Without even adjusting your phone, your camera can also somehow provide a desk view (wide angle lenses, perhaps?). This may be useful for a math teacher, for example, who wants to write out the steps to solve an equation without hooking up a tablet. In practice, it probably won’t look as nice as it did at the keynote — whose desk is actually organized?

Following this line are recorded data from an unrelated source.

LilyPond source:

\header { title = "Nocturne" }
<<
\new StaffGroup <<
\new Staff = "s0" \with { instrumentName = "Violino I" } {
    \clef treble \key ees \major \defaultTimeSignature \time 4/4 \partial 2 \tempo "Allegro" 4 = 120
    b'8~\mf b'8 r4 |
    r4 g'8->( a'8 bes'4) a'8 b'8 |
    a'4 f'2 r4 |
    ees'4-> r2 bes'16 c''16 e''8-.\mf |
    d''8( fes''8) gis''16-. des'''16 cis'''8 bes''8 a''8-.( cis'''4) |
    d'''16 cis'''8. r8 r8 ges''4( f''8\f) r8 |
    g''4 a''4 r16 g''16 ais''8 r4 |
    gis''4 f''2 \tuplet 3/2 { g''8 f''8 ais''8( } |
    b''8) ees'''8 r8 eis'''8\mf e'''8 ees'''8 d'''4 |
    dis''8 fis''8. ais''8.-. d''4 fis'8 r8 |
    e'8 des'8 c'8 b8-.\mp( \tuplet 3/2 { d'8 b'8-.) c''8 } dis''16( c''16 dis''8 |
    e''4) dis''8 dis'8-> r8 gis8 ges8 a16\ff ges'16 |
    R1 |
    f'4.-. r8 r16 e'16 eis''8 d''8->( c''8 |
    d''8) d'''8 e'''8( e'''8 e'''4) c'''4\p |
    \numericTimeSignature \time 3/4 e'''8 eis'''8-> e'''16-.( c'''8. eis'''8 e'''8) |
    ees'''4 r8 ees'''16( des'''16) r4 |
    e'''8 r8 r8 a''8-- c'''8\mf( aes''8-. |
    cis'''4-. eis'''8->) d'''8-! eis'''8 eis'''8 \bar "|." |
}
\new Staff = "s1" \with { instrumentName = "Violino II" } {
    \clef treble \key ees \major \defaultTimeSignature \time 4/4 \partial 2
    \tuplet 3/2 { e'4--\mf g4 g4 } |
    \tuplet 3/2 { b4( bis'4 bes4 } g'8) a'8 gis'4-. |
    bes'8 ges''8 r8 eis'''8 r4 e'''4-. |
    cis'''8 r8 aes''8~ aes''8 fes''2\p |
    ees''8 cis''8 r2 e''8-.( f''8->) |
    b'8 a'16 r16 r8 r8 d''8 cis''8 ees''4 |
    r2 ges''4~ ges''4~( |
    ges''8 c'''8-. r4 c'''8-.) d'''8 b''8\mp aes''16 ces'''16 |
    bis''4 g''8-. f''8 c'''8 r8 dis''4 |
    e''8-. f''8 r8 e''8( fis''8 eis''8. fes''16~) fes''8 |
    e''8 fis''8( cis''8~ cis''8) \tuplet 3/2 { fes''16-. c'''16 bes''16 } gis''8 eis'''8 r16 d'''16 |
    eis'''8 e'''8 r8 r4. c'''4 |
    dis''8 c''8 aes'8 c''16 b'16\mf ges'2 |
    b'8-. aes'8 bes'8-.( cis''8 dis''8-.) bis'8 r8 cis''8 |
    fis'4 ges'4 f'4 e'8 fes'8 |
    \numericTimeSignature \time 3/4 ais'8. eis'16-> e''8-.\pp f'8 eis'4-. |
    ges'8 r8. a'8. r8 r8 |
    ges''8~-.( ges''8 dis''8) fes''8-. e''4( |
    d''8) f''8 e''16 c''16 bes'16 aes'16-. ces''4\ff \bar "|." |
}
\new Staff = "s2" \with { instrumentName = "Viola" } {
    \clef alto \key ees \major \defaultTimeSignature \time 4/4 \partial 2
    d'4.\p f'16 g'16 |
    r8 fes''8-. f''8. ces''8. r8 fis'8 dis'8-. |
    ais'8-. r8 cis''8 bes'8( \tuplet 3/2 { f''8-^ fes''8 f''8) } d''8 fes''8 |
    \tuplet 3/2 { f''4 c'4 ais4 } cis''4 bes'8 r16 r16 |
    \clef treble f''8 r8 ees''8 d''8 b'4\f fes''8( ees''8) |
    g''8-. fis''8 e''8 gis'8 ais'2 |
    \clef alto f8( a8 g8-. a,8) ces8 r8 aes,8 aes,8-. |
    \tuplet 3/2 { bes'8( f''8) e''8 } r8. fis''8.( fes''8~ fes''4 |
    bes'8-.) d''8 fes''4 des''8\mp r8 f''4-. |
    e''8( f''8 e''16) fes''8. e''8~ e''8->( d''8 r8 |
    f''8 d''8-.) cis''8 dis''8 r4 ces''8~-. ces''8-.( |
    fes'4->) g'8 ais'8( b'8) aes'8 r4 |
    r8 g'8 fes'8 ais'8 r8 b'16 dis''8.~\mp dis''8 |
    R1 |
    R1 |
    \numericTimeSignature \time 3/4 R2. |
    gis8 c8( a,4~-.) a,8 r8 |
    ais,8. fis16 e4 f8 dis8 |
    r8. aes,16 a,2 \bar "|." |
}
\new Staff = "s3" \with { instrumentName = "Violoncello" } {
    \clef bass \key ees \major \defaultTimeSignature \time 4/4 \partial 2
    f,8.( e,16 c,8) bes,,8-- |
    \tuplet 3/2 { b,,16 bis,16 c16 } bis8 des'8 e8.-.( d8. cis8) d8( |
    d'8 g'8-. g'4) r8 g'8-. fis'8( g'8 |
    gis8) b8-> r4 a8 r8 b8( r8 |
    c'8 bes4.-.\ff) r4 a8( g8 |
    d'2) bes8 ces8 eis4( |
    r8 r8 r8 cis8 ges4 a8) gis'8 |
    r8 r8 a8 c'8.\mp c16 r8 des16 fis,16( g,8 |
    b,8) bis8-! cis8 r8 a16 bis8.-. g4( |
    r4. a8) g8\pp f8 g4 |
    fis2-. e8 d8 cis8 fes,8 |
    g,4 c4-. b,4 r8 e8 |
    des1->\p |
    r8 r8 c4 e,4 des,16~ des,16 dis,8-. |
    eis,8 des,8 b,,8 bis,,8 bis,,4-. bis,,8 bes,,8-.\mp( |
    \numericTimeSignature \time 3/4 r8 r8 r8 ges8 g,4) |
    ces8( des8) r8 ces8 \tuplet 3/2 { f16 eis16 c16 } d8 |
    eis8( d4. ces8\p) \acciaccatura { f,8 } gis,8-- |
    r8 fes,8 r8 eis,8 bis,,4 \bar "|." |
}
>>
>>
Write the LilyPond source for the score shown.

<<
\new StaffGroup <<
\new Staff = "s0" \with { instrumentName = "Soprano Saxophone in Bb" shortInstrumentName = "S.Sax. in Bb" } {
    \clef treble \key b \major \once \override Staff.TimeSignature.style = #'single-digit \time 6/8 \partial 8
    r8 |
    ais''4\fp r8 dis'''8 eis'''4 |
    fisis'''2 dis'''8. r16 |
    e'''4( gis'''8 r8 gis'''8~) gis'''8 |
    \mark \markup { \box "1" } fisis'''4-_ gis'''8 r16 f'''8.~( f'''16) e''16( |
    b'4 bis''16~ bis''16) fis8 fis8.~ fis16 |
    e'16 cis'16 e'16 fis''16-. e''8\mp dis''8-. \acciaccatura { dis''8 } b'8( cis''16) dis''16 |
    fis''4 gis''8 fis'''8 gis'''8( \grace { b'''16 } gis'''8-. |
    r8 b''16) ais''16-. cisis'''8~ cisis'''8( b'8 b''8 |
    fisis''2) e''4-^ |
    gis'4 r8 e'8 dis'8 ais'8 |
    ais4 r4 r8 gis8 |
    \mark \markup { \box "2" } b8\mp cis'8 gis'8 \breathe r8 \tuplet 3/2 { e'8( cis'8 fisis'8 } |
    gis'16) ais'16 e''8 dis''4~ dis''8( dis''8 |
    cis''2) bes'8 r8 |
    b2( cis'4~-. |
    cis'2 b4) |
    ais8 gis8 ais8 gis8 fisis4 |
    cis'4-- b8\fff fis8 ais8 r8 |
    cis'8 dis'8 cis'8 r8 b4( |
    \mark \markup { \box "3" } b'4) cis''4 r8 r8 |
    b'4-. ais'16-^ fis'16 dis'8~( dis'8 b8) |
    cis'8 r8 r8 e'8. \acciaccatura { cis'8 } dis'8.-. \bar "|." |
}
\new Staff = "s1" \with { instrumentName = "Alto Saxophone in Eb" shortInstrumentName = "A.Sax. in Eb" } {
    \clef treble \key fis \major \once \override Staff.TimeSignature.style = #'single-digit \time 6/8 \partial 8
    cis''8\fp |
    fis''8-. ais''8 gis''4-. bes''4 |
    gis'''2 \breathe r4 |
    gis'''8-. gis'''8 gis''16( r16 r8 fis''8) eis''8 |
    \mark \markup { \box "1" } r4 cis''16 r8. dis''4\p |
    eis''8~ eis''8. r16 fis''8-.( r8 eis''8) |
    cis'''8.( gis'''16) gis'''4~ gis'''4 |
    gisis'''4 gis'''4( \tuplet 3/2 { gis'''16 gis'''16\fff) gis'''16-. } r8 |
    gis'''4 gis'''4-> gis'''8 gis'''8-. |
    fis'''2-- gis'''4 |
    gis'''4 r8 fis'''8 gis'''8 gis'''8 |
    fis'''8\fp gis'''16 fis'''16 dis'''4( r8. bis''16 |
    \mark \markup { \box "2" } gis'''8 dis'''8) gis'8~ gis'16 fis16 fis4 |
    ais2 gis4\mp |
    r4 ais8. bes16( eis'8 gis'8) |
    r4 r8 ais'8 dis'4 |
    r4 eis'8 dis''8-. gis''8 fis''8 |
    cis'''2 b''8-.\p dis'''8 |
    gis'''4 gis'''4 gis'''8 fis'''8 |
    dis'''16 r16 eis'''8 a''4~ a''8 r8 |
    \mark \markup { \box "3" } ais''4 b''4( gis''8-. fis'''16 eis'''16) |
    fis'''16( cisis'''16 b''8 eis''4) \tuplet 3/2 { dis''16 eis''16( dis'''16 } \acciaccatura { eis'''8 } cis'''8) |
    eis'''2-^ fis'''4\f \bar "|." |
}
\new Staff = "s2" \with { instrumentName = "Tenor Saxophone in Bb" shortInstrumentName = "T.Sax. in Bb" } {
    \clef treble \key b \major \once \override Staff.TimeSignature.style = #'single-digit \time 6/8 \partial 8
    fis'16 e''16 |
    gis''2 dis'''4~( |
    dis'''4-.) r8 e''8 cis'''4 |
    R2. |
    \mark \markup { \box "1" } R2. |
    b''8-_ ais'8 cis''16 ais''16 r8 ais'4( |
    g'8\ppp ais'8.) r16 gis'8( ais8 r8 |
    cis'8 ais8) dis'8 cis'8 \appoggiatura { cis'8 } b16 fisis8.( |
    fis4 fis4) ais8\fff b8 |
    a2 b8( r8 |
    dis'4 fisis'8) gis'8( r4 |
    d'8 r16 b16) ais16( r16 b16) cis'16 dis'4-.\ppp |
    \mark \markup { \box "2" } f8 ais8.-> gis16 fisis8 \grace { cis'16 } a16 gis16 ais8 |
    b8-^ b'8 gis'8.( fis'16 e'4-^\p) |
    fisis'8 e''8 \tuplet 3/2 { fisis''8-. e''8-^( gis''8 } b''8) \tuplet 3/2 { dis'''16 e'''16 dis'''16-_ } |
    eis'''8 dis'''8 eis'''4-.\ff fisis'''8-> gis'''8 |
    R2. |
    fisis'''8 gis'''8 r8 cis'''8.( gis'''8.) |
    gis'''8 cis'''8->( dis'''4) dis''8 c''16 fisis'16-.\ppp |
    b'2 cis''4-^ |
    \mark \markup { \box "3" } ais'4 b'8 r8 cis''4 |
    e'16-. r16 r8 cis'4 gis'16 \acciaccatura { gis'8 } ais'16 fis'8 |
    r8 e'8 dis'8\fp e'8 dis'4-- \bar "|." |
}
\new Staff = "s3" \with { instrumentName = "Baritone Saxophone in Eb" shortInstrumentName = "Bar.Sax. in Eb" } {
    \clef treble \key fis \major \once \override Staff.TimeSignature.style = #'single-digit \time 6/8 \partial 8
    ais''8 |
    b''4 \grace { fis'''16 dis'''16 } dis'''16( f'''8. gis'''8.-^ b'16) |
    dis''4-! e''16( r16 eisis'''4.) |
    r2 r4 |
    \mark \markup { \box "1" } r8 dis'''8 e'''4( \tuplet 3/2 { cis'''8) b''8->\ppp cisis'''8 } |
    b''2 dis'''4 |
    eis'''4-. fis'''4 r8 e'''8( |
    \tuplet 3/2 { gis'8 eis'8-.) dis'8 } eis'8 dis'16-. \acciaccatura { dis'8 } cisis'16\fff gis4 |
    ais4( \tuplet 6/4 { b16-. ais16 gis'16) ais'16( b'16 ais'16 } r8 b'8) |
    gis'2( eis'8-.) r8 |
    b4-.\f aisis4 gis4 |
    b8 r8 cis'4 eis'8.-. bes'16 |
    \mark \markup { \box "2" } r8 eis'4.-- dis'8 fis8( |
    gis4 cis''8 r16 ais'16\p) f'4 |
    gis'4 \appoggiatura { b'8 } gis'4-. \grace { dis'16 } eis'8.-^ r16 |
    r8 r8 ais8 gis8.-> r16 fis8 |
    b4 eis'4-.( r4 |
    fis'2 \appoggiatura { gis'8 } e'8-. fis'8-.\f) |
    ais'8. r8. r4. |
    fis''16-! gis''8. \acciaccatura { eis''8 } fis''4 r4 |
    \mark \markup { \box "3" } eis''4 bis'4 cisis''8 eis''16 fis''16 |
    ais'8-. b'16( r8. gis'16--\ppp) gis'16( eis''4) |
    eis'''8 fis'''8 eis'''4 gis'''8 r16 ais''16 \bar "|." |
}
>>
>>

Apple’s webcam on the new M2 MacBooks has been improved, but those of us still using our old MacBooks will be able to utilise our iPhones as webcams (assuming we don’t want to peek at our phones during a Zoom conference). Apple will start selling a Belkin mount that allows you to connect your iPhone to the top of your MacBook later this year. Then you’ll be able to use iPhone camera features like portrait mode, centre stage, and studio light, a new feature that highlights your face while darkening the scene behind you, when on FaceTime chats from your laptop. Other MacOS programmes, such as Zoom, can also use your iPhone camera.
Highlights
These features are expected to be available later this year, along with the Belkin mount. While this is all fun and good, perhaps next time Apple can just put a better camera into the laptop itself.
Continuity Camera is, as its name suggests, part of Apple’s continuity tools. The company will also introduce a handoff feature, which makes it easy to jump between devices while on a FaceTime call. So if you’re FaceTiming on your iPhone, for example, you can place your phone close to your MacBook and seamlessly transfer the call to your laptop, rather than hanging up and calling again.